╭─ LISTED ENTRIES

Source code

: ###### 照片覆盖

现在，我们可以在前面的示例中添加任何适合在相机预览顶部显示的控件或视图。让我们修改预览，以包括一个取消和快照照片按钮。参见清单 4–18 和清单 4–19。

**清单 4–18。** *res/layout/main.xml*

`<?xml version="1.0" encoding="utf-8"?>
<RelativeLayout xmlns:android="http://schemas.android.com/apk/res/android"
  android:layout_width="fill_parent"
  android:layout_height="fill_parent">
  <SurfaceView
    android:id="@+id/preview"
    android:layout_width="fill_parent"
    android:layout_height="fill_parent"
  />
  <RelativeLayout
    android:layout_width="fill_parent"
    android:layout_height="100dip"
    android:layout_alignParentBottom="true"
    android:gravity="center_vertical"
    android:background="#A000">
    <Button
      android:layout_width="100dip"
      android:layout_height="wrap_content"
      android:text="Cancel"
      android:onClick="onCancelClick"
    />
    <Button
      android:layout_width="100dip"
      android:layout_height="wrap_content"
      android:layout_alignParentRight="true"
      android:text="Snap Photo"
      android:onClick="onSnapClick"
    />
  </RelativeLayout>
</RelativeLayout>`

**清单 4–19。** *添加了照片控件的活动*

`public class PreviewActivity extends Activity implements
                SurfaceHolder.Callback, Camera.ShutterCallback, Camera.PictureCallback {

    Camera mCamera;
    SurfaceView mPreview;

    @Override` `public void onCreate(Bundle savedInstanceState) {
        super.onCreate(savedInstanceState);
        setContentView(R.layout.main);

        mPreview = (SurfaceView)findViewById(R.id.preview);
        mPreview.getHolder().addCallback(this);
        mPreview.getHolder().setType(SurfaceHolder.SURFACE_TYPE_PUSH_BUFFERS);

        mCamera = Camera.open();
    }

╰─

WORK TO BE COMPLETED:
What is needed is a word-for-word restatement of every line from the one with "extends Activity implements" to the end of the entries above.

YOUR SOLUTION:
`public class PreviewActivity extends Activity implements
                SurfaceHolder.Callback, Camera.ShutterCallback, Camera.PictureCallback {

    Camera mCamera;
    SurfaceView mPreview;

    @Override` `public void onCreate(Bundle savedInstanceState) {
        super.onCreate(savedInstanceState);
        setContentView(R.layout.main);

        mPreview = (SurfaceView)findViewById(R.id.preview);
        mPreview.getHolder().addCallback(this);
        mPreview.getHolder().setType(SurfaceHolder.SURFACE_TYPE_PUSH_BUFFERS);

        mCamera = Camera.open();
    }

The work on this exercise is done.